The company reduced its capital expenditure in 2020 by €2.3 billion so that it amounted to €1.9 billion. This was part of a wider plan to preserve cash, with its non-fuel costs declining by 37.1% during the year as it focused on cost reductions. It plans to seek to increase its proportion of variable costs in future to better match market demand.
IAG ended 2020 with a cash balance of €5.9 billion. When combined with its committed and undrawn debt facilities, this gives the firm total pro-forma liquidity of €10.3 billion. Its net debt of €9.8 billion is 29% higher than it was at the end of the previous financial year.
In terms of IAG’s operational performance, the company operated 4,003 cargo-only flights during the year. This helped to increase its cargo turnover by €200 million so that it stood at €1.3 billion for the full year. Cargo helped to make long-haul passenger flights more viable, according to the company.
The IAG share price has fallen by around 50% in the past year. This compares to a 6% decline for the FTSE 100 index over the same time period.

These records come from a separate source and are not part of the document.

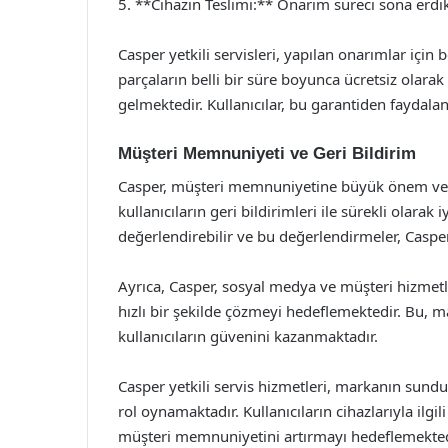
5. **Cihazın Teslimi:** Onarım süreci sona erdikt
Casper yetkili servisleri, yapılan onarımlar için 
parçaların belli bir süre boyunca ücretsiz olara
gelmektedir. Kullanıcılar, bu garantiden faydalan
Müşteri Memnuniyeti ve Geri Bildirim
Casper, müşteri memnuniyetine büyük önem vermek
kullanıcıların geri bildirimleri ile sürekli olarak 
değerlendirebilir ve bu değerlendirmeler, Casper’
Ayrıca, Casper, sosyal medya ve müşteri hizmetler
hızlı bir şekilde çözmeyi hedeflemektedir. Bu, 
kullanıcıların güvenini kazanmaktadır.
Casper yetkili servis hizmetleri, markanın sund
rol oynamaktadır. Kullanıcıların cihazlarıyla ilgil
müşteri memnuniyetini artırmayı hedeflemektedir.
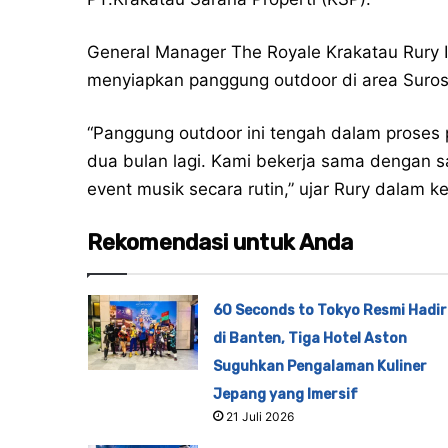
General Manager The Royale Krakatau Rury
menyiapkan panggung outdoor di area Suro
“Panggung outdoor ini tengah dalam proses
dua bulan lagi. Kami bekerja sama dengan 
event musik secara rutin,” ujar Rury dalam k
Rekomendasi untuk Anda
60 Seconds to Tokyo Resmi Hadir
di Banten, Tiga Hotel Aston
Suguhkan Pengalaman Kuliner
Jepang yang Imersif
21 Juli 2026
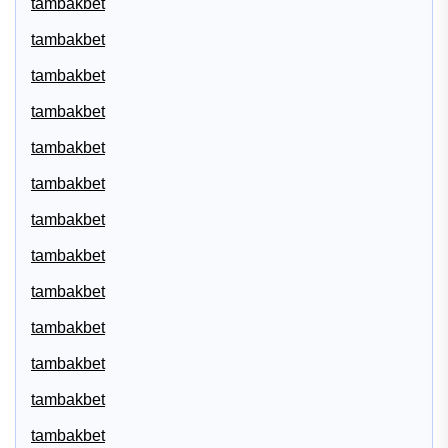
tambakbet
tambakbet
tambakbet
tambakbet
tambakbet
tambakbet
tambakbet
tambakbet
tambakbet
tambakbet
tambakbet
tambakbet
tambakbet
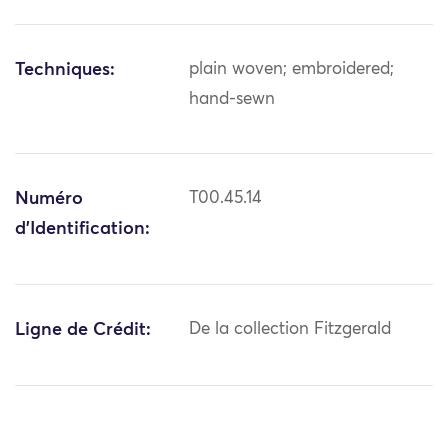
Techniques:
plain woven; embroidered;
hand-sewn
Numéro
T00.45.14
d'Identification:
Ligne de Crédit:
De la collection Fitzgerald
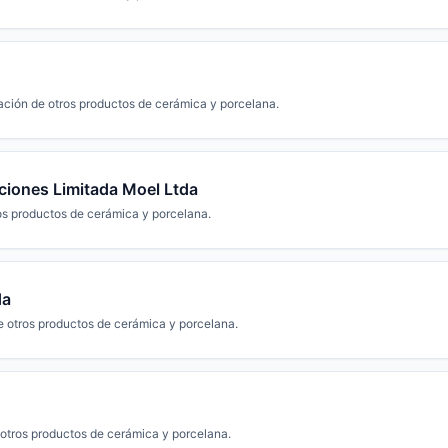
ación de otros productos de cerámica y porcelana.
ciones Limitada Moel Ltda
os productos de cerámica y porcelana.
da
e otros productos de cerámica y porcelana.
 otros productos de cerámica y porcelana.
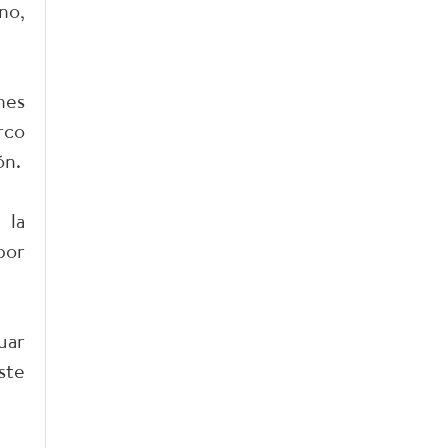
no,
nes
rco
ón.
 la
por
uar
ste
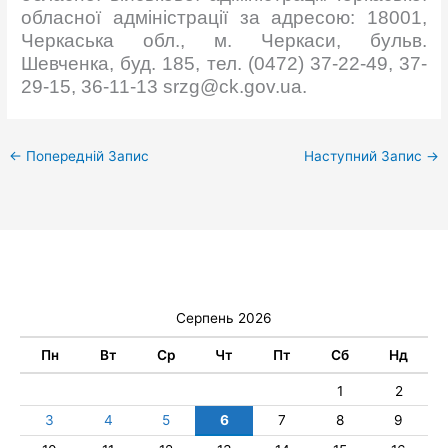
обласної адміністрації за адресою: 18001,
Черкаська обл., м. Черкаси, бульв.
Шевченка, буд. 185, тел. (0472) 37-22-49, 37-
29-15, 36-11-13 srzg@ck.gov.ua.
←
Попередній Запис
Наступний Запис
→
Серпень 2026
Пн
Вт
Ср
Чт
Пт
Сб
Нд
1
2
3
4
5
6
7
8
9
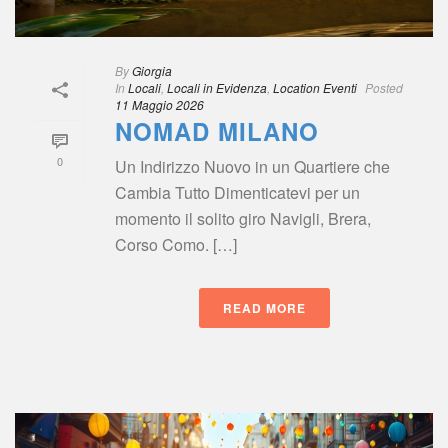
By
 
Giorgia
 In
 
Locali
, 
Locali in Evidenza
, 
Location Eventi
 
Posted
11 Maggio 2026
NOMAD MILANO
0
Un Indirizzo Nuovo in un Quartiere che 
Cambia Tutto Dimenticatevi per un 
momento il solito giro Navigli, Brera, 
Corso Como. […]
READ MORE
 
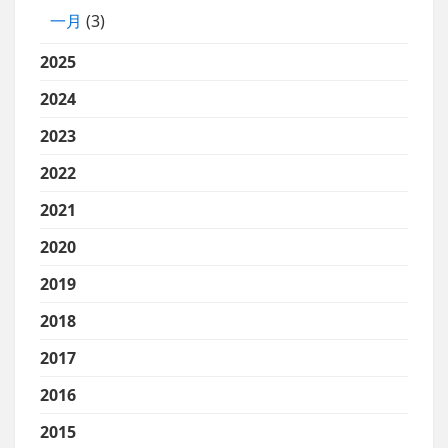
一月
(3)
2025
2024
2023
2022
2021
2020
2019
2018
2017
2016
2015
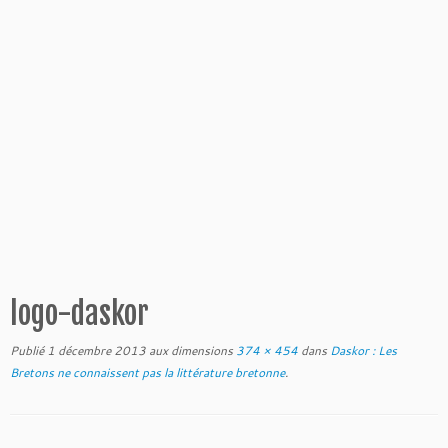
logo-daskor
Publié
1 décembre 2013
aux dimensions
374 × 454
dans
Daskor : Les
Bretons ne connaissent pas la littérature bretonne
.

The company is currently not providing profit guidance for the 2021 financial year due to the uncertain trading conditions it faces. It expects passenger capacity for the first quarter of 2021 to be around 20% of 2019 capacity. However, this remains subject to change depending on operating conditions and the progress made in lifting Covid-19 travel restrictions in its key markets.
IAG states in today’s results that it expects demand for air travel will remain suppressed for several years and will not return to 2019 levels until at least 2023. In response, it has taken steps to reduce the size of its aircraft fleet in order to lower the cost of maintenance.
Commenting on today’s full-year results, the company’s CEO Luis Gallego stated: “Our results reflect the serious impact that COVID-19 has had on our business. We have taken effective action to preserve cash, boost liquidity and reduce our cost base”. He went on to add: “We know there is pent-up demand for travel and people want to fly. Vaccinations are progressing well and global infections are going in the right direction”.